Colorado baker fighting ruling over gender transition cake

An LGBTQ pride flag flies outside the Supreme Court of the United States. (IL file photo)

The Colorado baker who won a partial Supreme Court victory after refusing on religious grounds to make a gay couple’s wedding cake a decade ago is challenging a separate ruling that he violated the state’s anti-discrimination law by refusing to make a cake celebrating a gender transition.

A lawyer for Jack Phillips on Wednesday urged Colorado’s appeals court — largely on procedural grounds — to overturn last year’s ruling in a lawsuit brought by a transgender woman.

The woman, Autumn Scardina, called Phillips’ suburban Denver cake shop in 2017 requesting a birthday cake that had blue frosting on the outside and was pink inside to celebrate her gender transition. At trial last year, Phillips, a Christian, testified he did not think someone could change genders and he would not celebrate “somebody who thinks that they can.”

Jake Warner, an attorney representing Phillips from the conservative Christian legal advocacy group Alliance Defending Freedom, said the ruling was wrong. He said requiring Phillips to create a cake with a message contrary to his religious beliefs amounts to forcing him to say something he does not believe, violating his right to free speech.

Judge Timothy Schutz noted Phillips’ wife initially told Scardina the bakery could make the cake before Scardina volunteered that the design was meant to celebrate her gender transition.

One of Scardina’s lawyers, John McHugh, said Scardina did not ask the shop to endorse her idea, just sell her a cake that they would sell anyone else. He said whether or not Phillips sells a cake to someone cannot depend on what the client tells him when he is making the cake.

Both Scardina and Phillips spoke outside the court of larger issues involved. Scardina said the case was about the “dignity of LGBTQ Americans and Coloradans and the rule of law.” Phillips said he was fighting for the rights of all Americans to live according to their consciences “without fear of punishment” by the government.

In 2018, the Supreme Court ruled that the Colorado Civil Rights Commission had acted with anti-religious bias in enforcing the anti-discrimination law against Phillips after he refused to bake a cake celebrating the wedding of Charlie Craig and Dave Mullins in 2012. The justices called the commission unfairly dismissive of Phillips’ religious beliefs.

The high court did not rule then on the larger issue of whether a business can invoke religious objections to refuse service to LGBTQ people. But it will get another chance when it hears a different case in coming months challenging Colorado’s anti-discrimination law.

The case involves Denver-area designer Lorie Smith, who wants to offer wedding website services but says her Christian beliefs would lead her to decline any request from a same-sex couple to design a wedding website. She also wants to post a statement on her website about her beliefs but says Colorado’s law violates her free speech and religious rights.

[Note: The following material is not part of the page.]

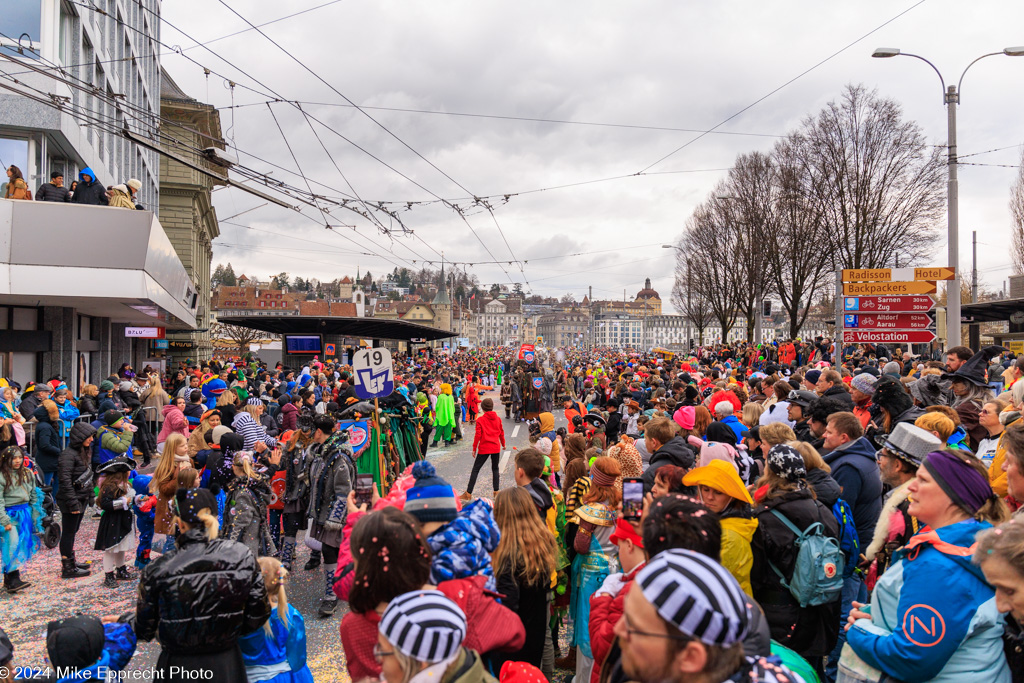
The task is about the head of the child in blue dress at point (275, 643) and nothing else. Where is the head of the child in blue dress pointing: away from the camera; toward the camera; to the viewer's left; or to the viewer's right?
away from the camera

In agreeing to take the case, the Supreme Court said it would only examine the free speech issue.

Smith is also defended by Alliance Defending Freedom. Phillips’ lawyers unsuccessfully asked Colorado’s appeals court to delay hearing arguments in his challenge until after the Supreme Court rules in Smith’s case.

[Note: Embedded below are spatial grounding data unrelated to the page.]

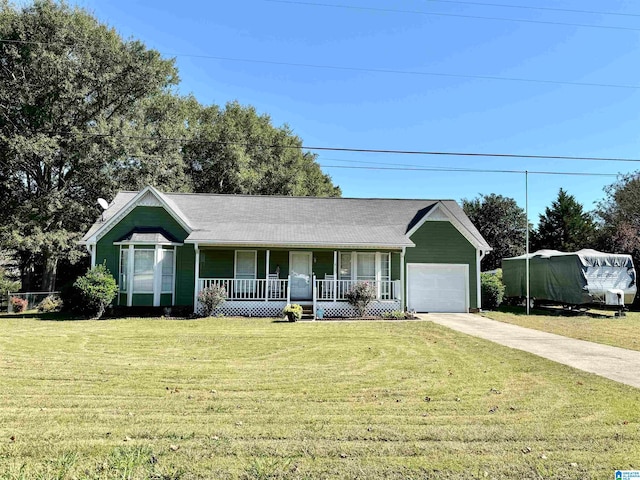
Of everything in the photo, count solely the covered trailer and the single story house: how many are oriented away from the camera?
0

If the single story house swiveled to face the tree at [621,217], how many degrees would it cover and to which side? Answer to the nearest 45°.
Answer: approximately 135° to its left

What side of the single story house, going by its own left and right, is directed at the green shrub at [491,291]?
left

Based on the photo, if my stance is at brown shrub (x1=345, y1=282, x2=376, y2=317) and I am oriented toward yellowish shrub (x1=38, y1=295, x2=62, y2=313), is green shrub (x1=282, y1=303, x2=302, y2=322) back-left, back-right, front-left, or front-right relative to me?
front-left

Scardina, an attorney, attempted to order her cake on the same day in 2017 that the Supreme Court announced it would hear Phillips’ appeal in the wedding cake case. Scardina testified she wanted to “challenge the veracity” of Phillips statements that he would serve LGBT customers.

Before filing suit, Scardina first filed a complaint against Phillips with the state and the civil rights commission, which found probable cause that Phillips had discriminated against her. Phillips then filed a federal lawsuit against Colorado, accusing it of a “crusade to crush” him by pursuing the complaint.

In March 2019, lawyers for the state and Phillips agreed to drop both cases under a settlement Scardina was not involved in. Warner told the appeals court panel that Scardina was required to appeal to the state appeals court first before filing a lawsuit and — since she did not — the ruling against Phillips should be thrown out because the state court judge who heard the lawsuit did not have jurisdiction.

McHugh argued the settlement did not reach a conclusion on Scardina’s discrimination claim so there was nothing to stop her from filing a lawsuit against Phillips to pursue it.

After trial of the lawsuit last year, Denver District Judge A. Bruce Jones rejected Phillips’ argument that making the cake would constitute compelled speech, saying it was simply a product sold by a business that couldn’t be withheld from people who have traditionally been treated unfairly and are protected by the state’s anti-discrimination law. He said Phillips’ decision not to provide the requested cake was “inextricably intertwined” with his refusal to recognize Scardina as a woman.